The invention belongs to the field of microorganism detection, relates to a method for treating microorganism culture liquid suitable for MALDI-TOF detection, and also relates to a rapid identification method for microorganisms in positive blood culture bottles.

Background technique

Bloodstream infection is a serious systemic infectious disease. The microorganisms in the hospital are transient, indirect or persistent in the circulating blood, causing damage to all organs of the body, especially heart valves and joints. In severe cases, it can lead to Shock, multiple organ failure, disseminated intravascular coagulation, and even death. Blood cultures are currently the gold standard for diagnosing bloodstream infections. Blood culture is to inoculate freshly isolated blood specimens into one or more culture bottles or culture tubes, and make bacteria or fungi with high nutritional requirements grow and reproduce under certain conditions such as temperature and humidity, and then identify them. An artificial culture method to identify pathogenic microorganisms. It can be used to discover and identify microorganisms that can be cultured and isolated, such as Enterobacteriaceae, Staphylococcus, Candida, etc. How to quickly detect pathogenic microorganisms in the blood of patients with bloodstream infection has important clinical significance for the diagnosis, treatment and prognosis of infectious diseases.

Most hospitals above the second level in my country have used automatic blood culture systems, mainly including Bact_Alert 3D from Mérieux in France, Bactec FX from BD in the United States, and VersaTREK from Thermo Fisher in the United States, which are used to inoculate the culture containers of blood samples Collectively referred to as blood culture bottles, blood culture bottles that have been inoculated with blood can be automatically monitored by the incubator for the growth of microorganisms in them. For blood culture bottles with microbial growth, the instrument will automatically report positive, and then the staff will process the positive bottles. The traditional process of identification of microorganisms in positive blood culture bottles is as follows: After the blood culture instrument reports positive, turn the clock to fit the plate, culture until visible colonies grow, and then identify them. According to the different types of microorganisms in the process, the cultivation time is quite different. For example, obvious colonies can be seen in 18 to 24 hours for Enterobacteriaceae, while for some anaerobic bacteria, it takes two to three days or even longer. For patients with bloodstream infections Time is life, so rapid identification of microorganisms in positive blood culture bottles is very important clinically.

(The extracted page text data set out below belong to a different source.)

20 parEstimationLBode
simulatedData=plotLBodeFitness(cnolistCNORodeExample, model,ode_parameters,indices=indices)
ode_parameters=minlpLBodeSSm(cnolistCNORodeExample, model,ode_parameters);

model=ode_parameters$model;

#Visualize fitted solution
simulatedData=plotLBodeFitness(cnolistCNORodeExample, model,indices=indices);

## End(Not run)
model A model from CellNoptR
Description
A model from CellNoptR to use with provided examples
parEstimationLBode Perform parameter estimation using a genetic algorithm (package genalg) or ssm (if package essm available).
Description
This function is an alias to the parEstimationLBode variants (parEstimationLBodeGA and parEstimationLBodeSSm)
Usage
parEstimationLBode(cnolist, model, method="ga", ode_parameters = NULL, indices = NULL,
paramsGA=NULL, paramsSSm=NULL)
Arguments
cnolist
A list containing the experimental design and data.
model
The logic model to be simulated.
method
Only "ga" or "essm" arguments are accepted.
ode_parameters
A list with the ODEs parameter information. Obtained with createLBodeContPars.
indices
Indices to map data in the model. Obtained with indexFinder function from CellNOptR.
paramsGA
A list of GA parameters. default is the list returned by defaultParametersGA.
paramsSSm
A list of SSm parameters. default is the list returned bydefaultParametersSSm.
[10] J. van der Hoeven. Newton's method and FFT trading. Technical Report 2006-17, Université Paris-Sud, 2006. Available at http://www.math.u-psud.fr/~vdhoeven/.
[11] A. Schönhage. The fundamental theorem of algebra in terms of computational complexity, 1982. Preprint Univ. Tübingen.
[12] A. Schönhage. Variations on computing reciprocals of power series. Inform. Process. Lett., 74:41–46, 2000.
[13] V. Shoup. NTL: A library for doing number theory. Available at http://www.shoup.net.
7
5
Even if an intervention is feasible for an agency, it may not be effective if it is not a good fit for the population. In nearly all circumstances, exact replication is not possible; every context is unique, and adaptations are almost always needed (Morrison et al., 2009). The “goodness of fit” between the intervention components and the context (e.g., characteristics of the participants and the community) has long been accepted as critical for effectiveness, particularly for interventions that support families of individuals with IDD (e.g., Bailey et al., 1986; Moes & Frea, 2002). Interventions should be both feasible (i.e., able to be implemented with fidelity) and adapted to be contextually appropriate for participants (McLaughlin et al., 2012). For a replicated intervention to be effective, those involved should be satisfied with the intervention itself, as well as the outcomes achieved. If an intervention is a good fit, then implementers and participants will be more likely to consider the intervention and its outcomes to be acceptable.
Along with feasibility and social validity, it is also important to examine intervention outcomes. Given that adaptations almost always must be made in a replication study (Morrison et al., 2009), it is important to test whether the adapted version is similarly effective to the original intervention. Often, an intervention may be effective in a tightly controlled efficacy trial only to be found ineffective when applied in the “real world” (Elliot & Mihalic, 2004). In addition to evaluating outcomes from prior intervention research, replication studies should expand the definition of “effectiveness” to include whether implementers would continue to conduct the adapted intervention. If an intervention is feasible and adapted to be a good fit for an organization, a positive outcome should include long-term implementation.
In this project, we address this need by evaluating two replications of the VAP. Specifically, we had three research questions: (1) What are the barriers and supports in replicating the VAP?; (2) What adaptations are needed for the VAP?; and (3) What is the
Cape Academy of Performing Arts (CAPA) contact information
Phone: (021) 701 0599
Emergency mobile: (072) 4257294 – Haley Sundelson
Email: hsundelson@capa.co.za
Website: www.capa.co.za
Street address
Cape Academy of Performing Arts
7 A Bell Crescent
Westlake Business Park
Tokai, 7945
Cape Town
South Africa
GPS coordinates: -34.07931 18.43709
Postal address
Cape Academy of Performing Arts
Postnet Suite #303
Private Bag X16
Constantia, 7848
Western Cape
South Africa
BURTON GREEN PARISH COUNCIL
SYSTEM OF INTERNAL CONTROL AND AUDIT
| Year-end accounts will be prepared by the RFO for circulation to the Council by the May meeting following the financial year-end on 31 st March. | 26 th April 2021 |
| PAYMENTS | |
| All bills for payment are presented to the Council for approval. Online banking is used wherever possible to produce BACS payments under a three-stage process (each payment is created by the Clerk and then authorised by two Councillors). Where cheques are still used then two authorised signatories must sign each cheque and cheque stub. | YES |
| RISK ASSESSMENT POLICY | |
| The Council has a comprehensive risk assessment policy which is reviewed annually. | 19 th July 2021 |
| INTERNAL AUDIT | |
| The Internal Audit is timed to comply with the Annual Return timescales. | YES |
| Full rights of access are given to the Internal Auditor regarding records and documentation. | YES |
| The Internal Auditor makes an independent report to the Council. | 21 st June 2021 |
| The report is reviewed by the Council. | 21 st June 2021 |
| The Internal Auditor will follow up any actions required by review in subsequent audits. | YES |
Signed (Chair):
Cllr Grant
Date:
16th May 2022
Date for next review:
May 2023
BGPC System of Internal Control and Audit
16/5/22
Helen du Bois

Matrix-assisted laser desorption ionization time-of-flight mass spectrometer has been widely used in clinical microbial detection in my country in recent years. The instrument is mainly composed of two parts: matrix-assisted laser desorption ionization ion source (MALDI) and time-of-flight mass analyzer (TOF). The principle of MALDI is to irradiate the co-crystal film formed by the sample and the matrix with laser light. The matrix absorbs energy from the laser and transmits it to the biomolecules. During the ionization process, the protons are transferred to the biomolecules or protons are obtained from the biomolecules, so that the biomolecules are ionized. process. Therefore, it is a soft ionization technique suitable for the determination of mixtures and biological macromolecules. The principle of TOF is that ions are accelerated to fly through the flight tube under the action of an electric field, and are detected according to the flight time of the detector, that is, the mass-to-charge ratio (M/Z) of the measured ion is proportional to the flight time of the ion, so as to detect the ion's molecular weight. Molecular weight is the most basic physical and chemical property parameter of organic compounds. MALDI-TOF can be directly applied to the analysis of mixtures, and can also be used to detect whether there are impurities in the sample and the molecular weight of impurities, such as polypeptides and proteins. Its main advantages are fast detection speed, high sensitivity, high accuracy and high resolution. At present, most clinical microbiology laboratories in my country are mainly used for rapid identification of microorganisms.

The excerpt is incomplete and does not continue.